▶ **WHAT IS BEING ASKED**: The records that follow are to be given again exactly, with their pictures omitted.

▶ **RAW DATA**:
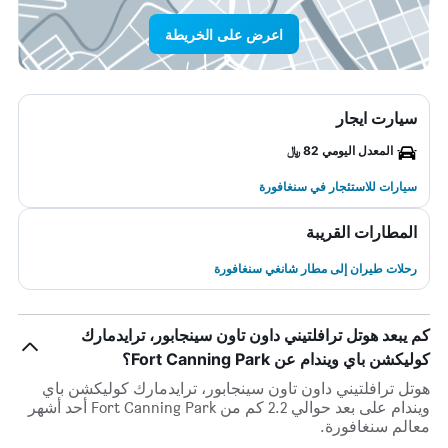
اعرض على الخريطة
سيارت ايجار
المعدل اليومي 82 ﷼
سيارات للاستئجار في سنغافورة
المطارات القريبة
رحلات طيران إلى مطار شانغي سنغافورة
كم يبعد هوتل ترافلتيني داون تاون سينجابور، ترايدمارك
كوليكشن باي ويندام عن Fort Canning Park؟
هوتل ترافلتيني داون تاون سينجابور، ترايدمارك كوليكشن باي
ويندام على بعد حوالي 2.2 كم من Fort Canning Park أحد أشهر
معالم سنغافورة.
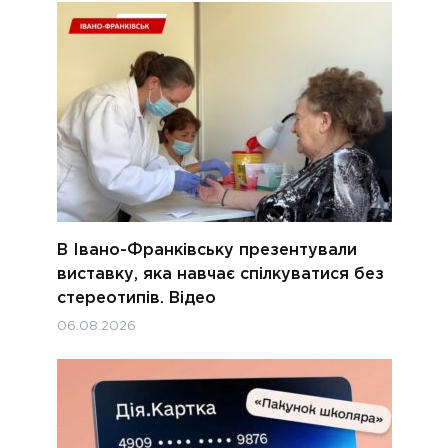
В Івано-Франківську презентували
виставку, яка навчає спілкуватися без
стереотипів. Відео
06.08.2026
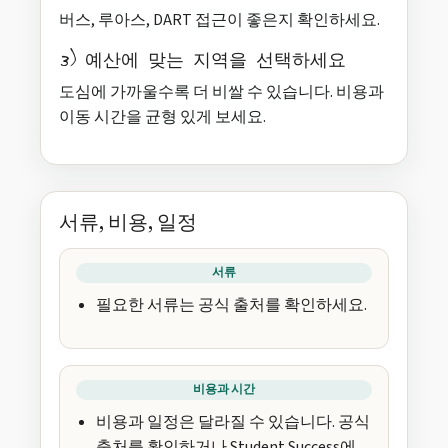
버스, 루아스, DART 접근이 좋은지 확인하세요.
3) 예산에 맞는 지역을 선택하세요
도심에 가까울수록 더 비쌀 수 있습니다. 비용과
이동 시간을 균형 있게 보세요.
서류, 비용, 일정
서류
필요한 서류는 공식 출처를 확인하세요.
비용과 시간
비용과 일정은 달라질 수 있습니다. 공식
출처를 확인하거나 Student Success에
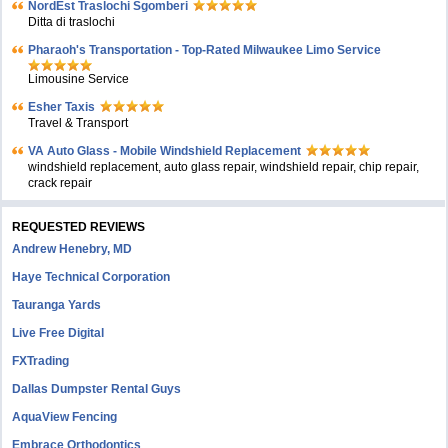
NordEst Traslochi Sgomberi
Ditta di traslochi
Pharaoh's Transportation - Top-Rated Milwaukee Limo Service
Limousine Service
Esher Taxis
Travel & Transport
VA Auto Glass - Mobile Windshield Replacement
windshield replacement, auto glass repair, windshield repair, chip repair,
crack repair
REQUESTED REVIEWS
Andrew Henebry, MD
Haye Technical Corporation
Tauranga Yards
Live Free Digital
FXTrading
Dallas Dumpster Rental Guys
AquaView Fencing
Embrace Orthodontics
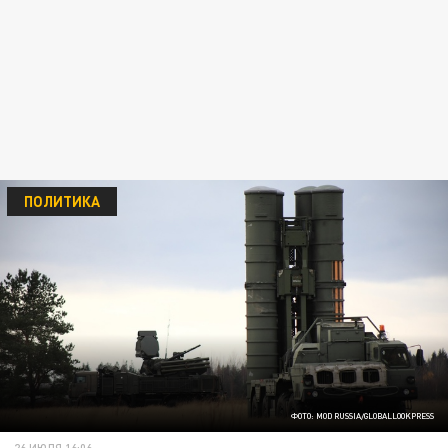
ПОЛИТИКА
ФОТО: MOD RUSSIA/GLOBALLOOKPRESS
26 ИЮЛЯ 16:06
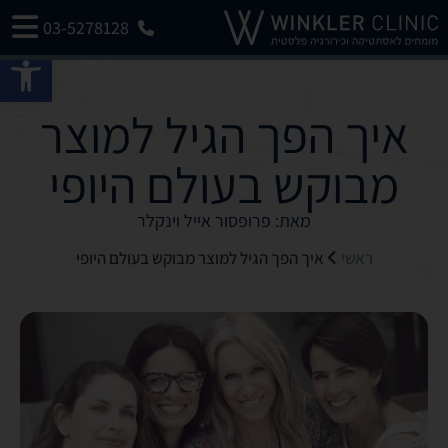
03-5278128
פתח 
איך הפך הגיל למוצר
מבוקש בעולם היופי
מאת: פרופסור אייל וינקלר
ראשי
איך הפך הגיל למוצר מבוקש בעולם היופי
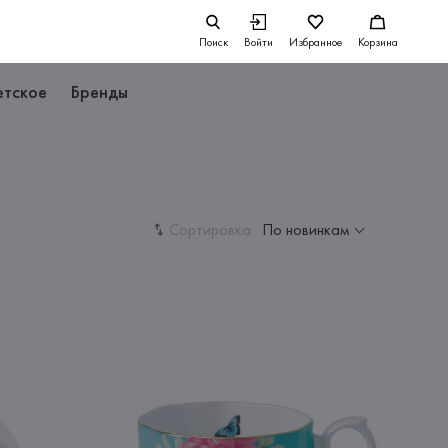
Поиск
Войти
Избранное
Корзина
етское
Бренды
Сортировка:
По новинкам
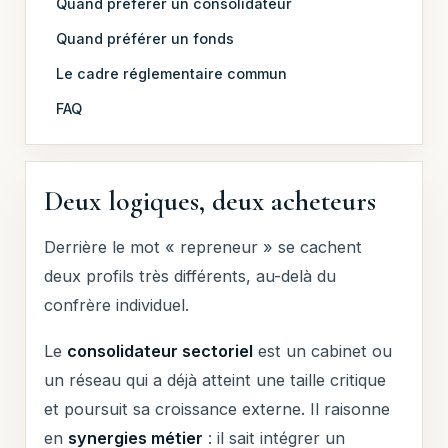
Quand préférer un consolidateur
Quand préférer un fonds
Le cadre réglementaire commun
FAQ
Deux logiques, deux acheteurs
Derrière le mot « repreneur » se cachent
deux profils très différents, au-delà du
confrère individuel.
Le
consolidateur sectoriel
est un cabinet ou
un réseau qui a déjà atteint une taille critique
et poursuit sa croissance externe. Il raisonne
en
synergies métier
: il sait intégrer un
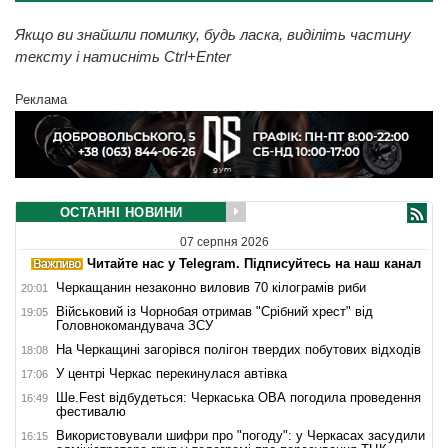
Якщо ви знайшли помилку, будь ласка, виділіть частину
тексту і натисніть Ctrl+Enter
Реклама
ОСТАННІ НОВИНИ
07 серпня 2026
Читайте нас у Telegram. Підписуйтесь на наш канал
Черкащанин незаконно виловив 70 кілограмів риби
20:01
Військовий із Чорнобая отримав "Срібний хрест" від
19:05
Головнокомандувача ЗСУ
На Черкащині загорівся полігон твердих побутових відходів
18:08
У центрі Черкас перекинулася автівка
17:06
Ше.Fest відбудеться: Черкаська ОВА погодила проведення
16:49
фестивалю
Використовували шифри про "погоду": у Черкасах засудили
16:15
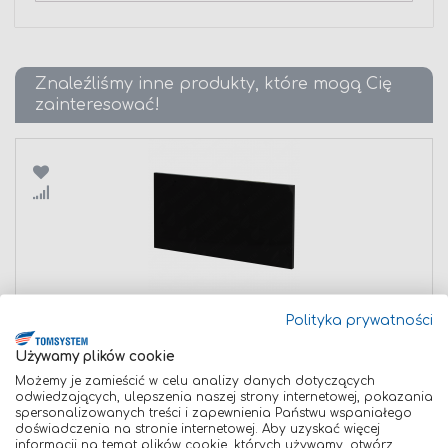
Znaleźliśmy inne produkty, które mogą Cię
zainteresować!
Porównaj
FILTR SPAWALNICZY CIEMNY 60X110 DIN 12
Polityka prywatności
2,00 zł
Używamy plików cookie
Dodaj do koszyka
Możemy je zamieścić w celu analizy danych dotyczących
odwiedzających, ulepszenia naszej strony internetowej, pokazania
spersonalizowanych treści i zapewnienia Państwu wspaniałego
doświadczenia na stronie internetowej. Aby uzyskać więcej
informacji na temat plików cookie, których używamy, otwórz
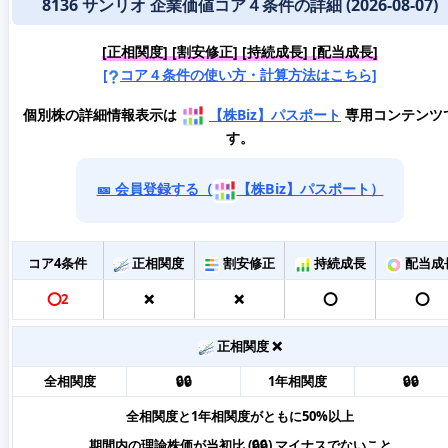
8136 サンリオ 企業価値コア４条件の詳細 (2026-08-07)
[正相関度] [割安修正] [持続成長] [配当成長]
[
コア４条件の使い方・計算方法はこちら]
個別株の詳細情報表示は
【株Biz】パスポート
専用コンテンツ
す。
🎫 会員登録する（
【株Biz】パスポート）
コア4条件
正相関度
割安修正
持続成長
配当成
⭕️2
❌
❌
⭕️
⭕️
正相関度 ❌
全相関度
🔒🔒
1年相関度
🔒🔒
全相関度と1年相関度がともに50%以上
期間内の理論株価が当初比 (🔒🔒) マイナスでないこと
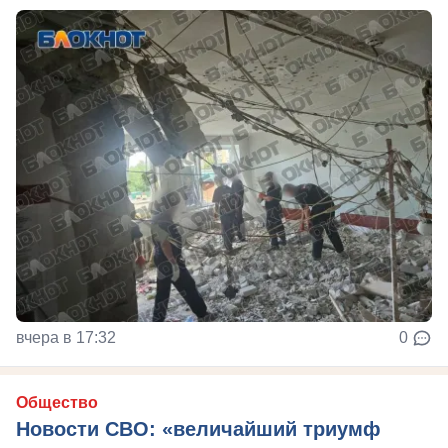
вчера в 17:32
0
Общество
Новости СВО: «величайший триумф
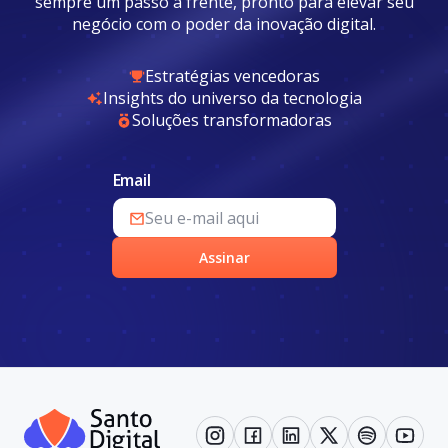
sempre um passo à frente, pronto para elevar seu
negócio com o poder da inovação digital.
Estratégias vencedoras
Insights do universo da tecnologia
Soluções transformadoras
Email
Assinar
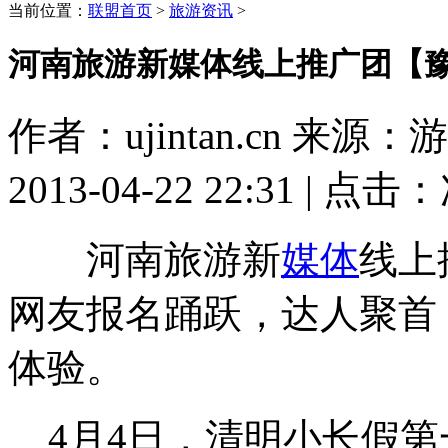
当前位置：
联盟首页
>
旅游资讯
>
河南旅游新媒体线上推广团【
作者：ujintan.cn 来
2013-04-22 22:31 | 点击：
河南旅游新
媒体
线上
网友报名踊跃，达人聚首
体验。
4月4日，清明小长假第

▶ **ANSWER TO THE PROBLEM**:
اعرض على الخريطة
سيارت ايجار
المعدل اليومي 82 ﷼
سيارات للاستئجار في سنغافورة
المطارات القريبة
رحلات طيران إلى مطار شانغي سنغافورة
كم يبعد هوتل ترافلتيني داون تاون سينجابور، ترايدمارك
كوليكشن باي ويندام عن Fort Canning Park؟
هوتل ترافلتيني داون تاون سينجابور، ترايدمارك كوليكشن باي
ويندام على بعد حوالي 2.2 كم من Fort Canning Park أحد أشهر
معالم سنغافورة.
В Івано-Франківську презентували
виставку, яка навчає спілкуватися без
стереотипів. Відео
06.08.2026
버스, 루아스, DART 접근이 좋은지 확인하세요.
3) 예산에 맞는 지역을 선택하세요
도심에 가까울수록 더 비쌀 수 있습니다. 비용과
이동 시간을 균형 있게 보세요.
서류, 비용, 일정
서류
필요한 서류는 공식 출처를 확인하세요.
비용과 시간
비용과 일정은 달라질 수 있습니다. 공식
출처를 확인하거나 Student Success에
NordEst Traslochi Sgomberi
Ditta di traslochi
Pharaoh's Transportation - Top-Rated Milwaukee Limo Service
Limousine Service
Esher Taxis
Travel & Transport
VA Auto Glass - Mobile Windshield Replacement
windshield replacement, auto glass repair, windshield repair, chip repair,
crack repair
REQUESTED REVIEWS
Andrew Henebry, MD
Haye Technical Corporation
Tauranga Yards
Live Free Digital
FXTrading
Dallas Dumpster Rental Guys
AquaView Fencing
Embrace Orthodontics
ПОЛИТИКА
ФОТО: MOD RUSSIA/GLOBALLOOKPRESS
26 ИЮЛЯ 16:06
03-5278128
פתח 
איך הפך הגיל למוצר
מבוקש בעולם היופי
מאת: פרופסור אייל וינקלר
ראשי
איך הפך הגיל למוצר מבוקש בעולם היופי
Поиск
Войти
Избранное
Корзина
етское
Бренды
Сортировка:
По новинкам
Quand préférer un consolidateur
Quand préférer un fonds
Le cadre réglementaire commun
FAQ
Deux logiques, deux acheteurs
Derrière le mot « repreneur » se cachent
deux profils très différents, au-delà du
confrère individuel.
Le
consolidateur sectoriel
est un cabinet ou
un réseau qui a déjà atteint une taille critique
et poursuit sa croissance externe. Il raisonne
en
synergies métier
: il sait intégrer un
Якщо ви знайшли помилку, будь ласка, виділіть частину
тексту і натисніть Ctrl+Enter
Реклама
ОСТАННІ НОВИНИ
07 серпня 2026
Читайте нас у Telegram. Підписуйтесь на наш канал
Черкащанин незаконно виловив 70 кілограмів риби
20:01
Військовий із Чорнобая отримав "Срібний хрест" від
19:05
Головнокомандувача ЗСУ
На Черкащині загорівся полігон твердих побутових відходів
18:08
У центрі Черкас перекинулася автівка
17:06
Ше.Fest відбудеться: Черкаська ОВА погодила проведення
16:49
фестивалю
Використовували шифри про "погоду": у Черкасах засудили
16:15
Znaleźliśmy inne produkty, które mogą Cię
zainteresować!
Porównaj
FILTR SPAWALNICZY CIEMNY 60X110 DIN 12
Polityka prywatności
2,00 zł
Używamy plików cookie
Dodaj do koszyka
Możemy je zamieścić w celu analizy danych dotyczących
odwiedzających, ulepszenia naszej strony internetowej, pokazania
spersonalizowanych treści i zapewnienia Państwu wspaniałego
doświadczenia na stronie internetowej. Aby uzyskać więcej
informacji na temat plików cookie, których używamy, otwórz
8136 サンリオ 企業価値コア４条件の詳細 (2026-08-07)
[正相関度] [割安修正] [持続成長] [配当成長]
[
コア４条件の使い方・計算方法はこちら]
個別株の詳細情報表示は
【株Biz】パスポート
専用コンテンツ
す。
🎫 会員登録する（
【株Biz】パスポート）
コア4条件
正相関度
割安修正
持続成長
配当成
⭕️2
❌
❌
⭕️
⭕️
正相関度 ❌
全相関度
🔒🔒
1年相関度
🔒🔒
全相関度と1年相関度がともに50%以上
期間内の理論株価が当初比 (🔒🔒) マイナスでないこと
вчера в 17:32
0
Общество
Новости СВО: «величайший триумф
sempre um passo à frente, pronto para elevar seu
negócio com o poder da inovação digital.
Estratégias vencedoras
Insights do universo da tecnologia
Soluções transformadoras
Email
Assinar
当前位置：
联盟首页
>
旅游资讯
>
河南旅游新媒体线上推广团【
作者：ujintan.cn 来
2013-04-22 22:31 | 点击：
河南旅游新
媒体
线上
网友报名踊跃，达人聚首
体验。
4月4日，清明小长假第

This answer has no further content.